[Dataset entries]
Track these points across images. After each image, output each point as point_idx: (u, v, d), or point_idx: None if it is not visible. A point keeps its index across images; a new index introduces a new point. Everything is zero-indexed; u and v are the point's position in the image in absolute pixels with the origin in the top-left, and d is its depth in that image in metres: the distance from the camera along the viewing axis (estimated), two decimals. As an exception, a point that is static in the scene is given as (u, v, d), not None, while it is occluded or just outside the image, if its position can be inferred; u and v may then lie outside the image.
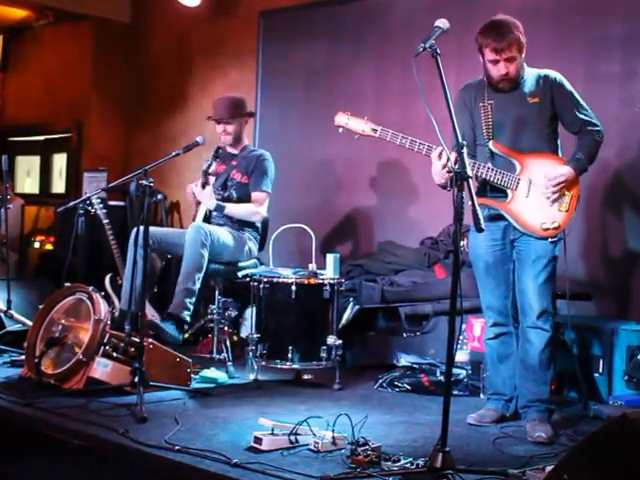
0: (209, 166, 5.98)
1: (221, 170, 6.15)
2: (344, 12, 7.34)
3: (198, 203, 6.08)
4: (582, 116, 4.42)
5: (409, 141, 4.32)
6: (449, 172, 4.03)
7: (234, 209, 6.00)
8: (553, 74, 4.46)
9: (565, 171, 4.33)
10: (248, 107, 6.38)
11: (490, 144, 4.41)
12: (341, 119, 4.48)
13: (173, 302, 5.60)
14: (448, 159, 4.02)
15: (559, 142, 4.51)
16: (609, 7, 5.79)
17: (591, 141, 4.41)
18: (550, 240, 4.36)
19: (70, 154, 9.31)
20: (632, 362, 5.01)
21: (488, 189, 4.45)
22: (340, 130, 4.49)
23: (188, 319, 5.59)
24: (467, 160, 3.68)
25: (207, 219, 6.08)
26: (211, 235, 5.67)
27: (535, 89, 4.42)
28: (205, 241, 5.60)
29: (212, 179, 6.05)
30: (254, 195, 6.08)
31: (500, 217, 4.43)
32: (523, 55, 4.36)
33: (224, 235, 5.87)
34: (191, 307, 5.59)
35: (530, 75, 4.46)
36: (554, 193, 4.33)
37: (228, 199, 6.06)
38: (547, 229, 4.35)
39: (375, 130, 4.40)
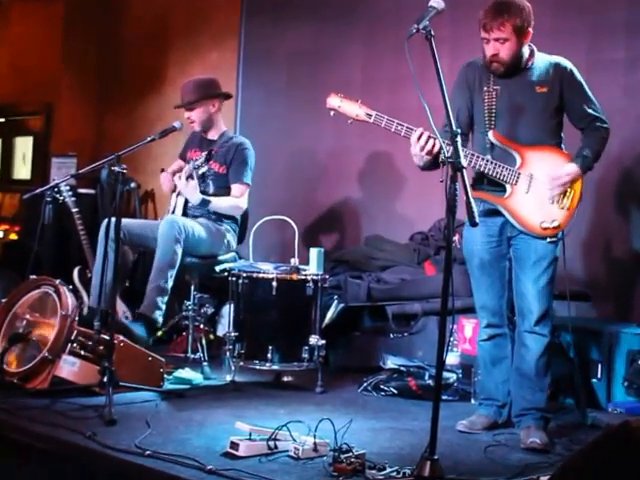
0: (199, 166, 5.89)
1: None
2: (332, -9, 7.32)
3: (177, 194, 6.03)
4: (591, 111, 4.37)
5: (405, 129, 4.20)
6: (428, 155, 4.05)
7: (218, 203, 5.93)
8: (564, 63, 4.39)
9: (570, 170, 4.30)
10: (221, 88, 6.22)
11: (490, 134, 4.34)
12: (334, 101, 4.33)
13: (144, 301, 5.57)
14: (427, 142, 4.03)
15: (563, 135, 4.46)
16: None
17: (599, 138, 4.38)
18: (549, 240, 4.33)
19: (36, 138, 9.23)
20: (632, 367, 5.01)
21: (485, 182, 4.38)
22: (332, 113, 4.33)
23: (160, 319, 5.57)
24: (461, 150, 3.66)
25: (184, 210, 6.04)
26: (185, 229, 5.62)
27: (544, 78, 4.35)
28: (179, 236, 5.56)
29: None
30: (234, 187, 6.02)
31: (497, 212, 4.39)
32: (525, 40, 4.27)
33: (200, 228, 5.82)
34: (163, 306, 5.57)
35: (540, 62, 4.39)
36: (558, 193, 4.31)
37: (204, 191, 5.98)
38: (547, 228, 4.31)
39: (370, 115, 4.27)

WHAT TO PRODUCE:
Leaving out the pictures, repeat all of the entries exactly.

RESPONSE:
Track these points across images. After each image, output each point as point_idx: (u, v, d), or point_idx: None if it is not visible. A point keeps its index across images; a new index introduces a new point. Everything is zero-indexed; u and v are the point's position in the image in absolute pixels with the origin in the top-left, and d is its depth in that image in metres: the distance from the camera along the viewing axis (estimated), two decimals. As an exception, a point that is static in the scene is given as (u, v, d), not None, while it is occluded or just outside the image, if its position can be inferred; u and v may then lie outside the image.
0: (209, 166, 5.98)
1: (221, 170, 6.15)
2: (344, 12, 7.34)
3: (198, 203, 6.08)
4: (582, 116, 4.42)
5: (409, 141, 4.32)
6: (449, 172, 4.03)
7: (234, 209, 6.00)
8: (553, 74, 4.46)
9: (565, 171, 4.33)
10: (248, 107, 6.38)
11: (490, 144, 4.41)
12: (341, 119, 4.48)
13: (173, 302, 5.60)
14: (448, 159, 4.02)
15: (559, 142, 4.51)
16: (609, 7, 5.79)
17: (591, 141, 4.41)
18: (550, 240, 4.36)
19: (70, 154, 9.31)
20: (632, 362, 5.01)
21: (488, 189, 4.45)
22: (340, 130, 4.49)
23: (188, 319, 5.59)
24: (467, 160, 3.68)
25: (207, 219, 6.08)
26: (211, 235, 5.67)
27: (535, 89, 4.42)
28: (205, 241, 5.60)
29: (212, 179, 6.05)
30: (254, 195, 6.08)
31: (500, 217, 4.43)
32: (523, 55, 4.36)
33: (224, 235, 5.87)
34: (191, 307, 5.59)
35: (530, 75, 4.46)
36: (554, 193, 4.33)
37: (228, 199, 6.06)
38: (547, 229, 4.35)
39: (375, 130, 4.40)
0: (199, 166, 5.89)
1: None
2: (332, -9, 7.32)
3: (177, 194, 6.03)
4: (591, 111, 4.37)
5: (405, 129, 4.20)
6: (428, 155, 4.05)
7: (218, 203, 5.93)
8: (564, 63, 4.39)
9: (570, 170, 4.30)
10: (221, 88, 6.22)
11: (490, 134, 4.34)
12: (334, 101, 4.33)
13: (144, 301, 5.57)
14: (427, 142, 4.03)
15: (563, 135, 4.46)
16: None
17: (599, 138, 4.38)
18: (549, 240, 4.33)
19: (36, 138, 9.23)
20: (632, 367, 5.01)
21: (485, 182, 4.38)
22: (332, 113, 4.33)
23: (160, 319, 5.57)
24: (461, 150, 3.66)
25: (184, 210, 6.04)
26: (185, 229, 5.62)
27: (544, 78, 4.35)
28: (179, 236, 5.56)
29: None
30: (234, 187, 6.02)
31: (497, 212, 4.39)
32: (525, 40, 4.27)
33: (200, 228, 5.82)
34: (163, 306, 5.57)
35: (540, 62, 4.39)
36: (558, 193, 4.31)
37: (204, 191, 5.98)
38: (547, 228, 4.31)
39: (370, 115, 4.27)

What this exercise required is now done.